A transição para o novo modelo de cobrança do Imposto sobre Transmissão Causa Mortis e Doação (ITCMD), pilar fundamental da Reforma Tributária, impõe uma mudança drástica na governança patrimonial. A substituição de modelos de alíquota fixa por regimes de progressividade nacional não é apenas uma alteração aritmética; é uma transformação estrutural que exige dos CFOs, advogados e gestores de patrimônio uma revisão imediata do planejamento sucessório.
O ponto central dessa discussão reside no chamado "patrimônio de equilíbrio". Dados consolidados indicam que famílias com patrimônios abaixo de R$ 3,5 milhões podem experimentar um alívio fiscal, com reduções que chegam a 23% na carga tributária em estados como São Paulo. Em contrapartida, estruturas familiares que superam esse patamar enfrentarão uma escalada tributária, com alíquotas convergindo para o teto de 8%, o que pode representar um incremento de até 65% no custo do inventário.
A Lógica da Progressividade e o Impacto no Fluxo de Caixa
Diferente do cenário atual, onde muitos estados mantêm alíquotas lineares (como os 4% paulistas), a nova realidade sob a égide da Reforma Tributária busca a padronização e o aumento da arrecadação sobre grandes fortunas. O impacto prático é direto: a liquidez exigida para a quitação de impostos no momento da sucessão será significativamente maior para holdings e famílias de alta renda. Este cenário antecipa o fim da inércia fiscal, tornando o planejamento sucessório um imperativo de gestão de fluxo de caixa, e não apenas um tema de direito de família.

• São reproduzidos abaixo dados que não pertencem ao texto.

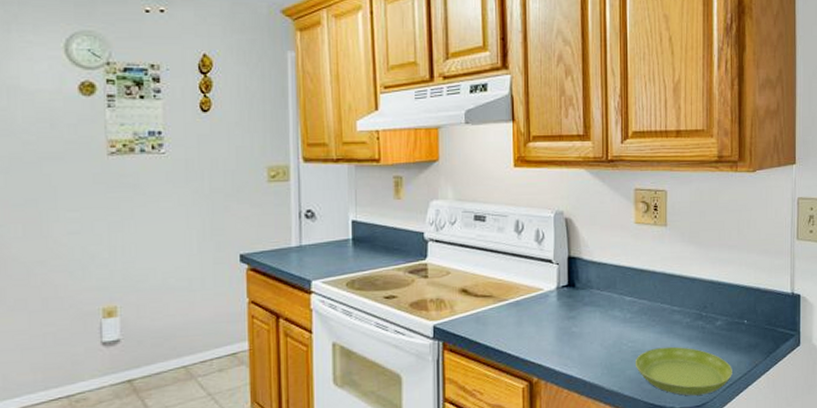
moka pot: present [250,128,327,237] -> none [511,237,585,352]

Estratégias de Compliance e Governança
Para mitigar os riscos dessa transição, é necessário considerar os seguintes pontos estratégicos:
- Revisão de Estruturas: Avaliar a necessidade de reorganização societária e a utilização de instrumentos como seguros de vida e previdência privada (respeitadas as isenções legais) para garantir liquidez e minimizar a base de cálculo.
- Monitoramento Legislativo: Com a descentralização da aplicação via projetos de lei estaduais, como o PL 07/24 em São Paulo, o monitoramento deve ser granular por jurisdição. O que é lei em um estado pode divergir na velocidade de implementação em outro.
- Gestão de Custos Adicionais: A simulação do impacto tributário não deve ignorar o custo total do inventário. Honorários advocatícios, custas cartorárias e taxas de registro permanecem como variáveis relevantes que, somadas ao ITCMD, podem comprometer a margem líquida dos ativos transferidos.
O Fim das Arbitragens e a Nova Era Fiscal
A unificação nacional do ITCMD visa eliminar a "guerra fiscal" sucessória entre estados, fechando brechas que permitiam a transferência de residência fiscal para locais com tributação mais branda. O mercado deve estar atento à vedação de interpretações que busquem contornar a progressividade. O compliance fiscal, neste novo cenário, exige uma visão integrada entre o planejamento sucessório, a contabilidade patrimonial e a projeção de longo prazo da holding familiar. A inércia, antes uma zona de conforto, tornou-se agora o maior risco de perda patrimonial para os próximos exercícios fiscais.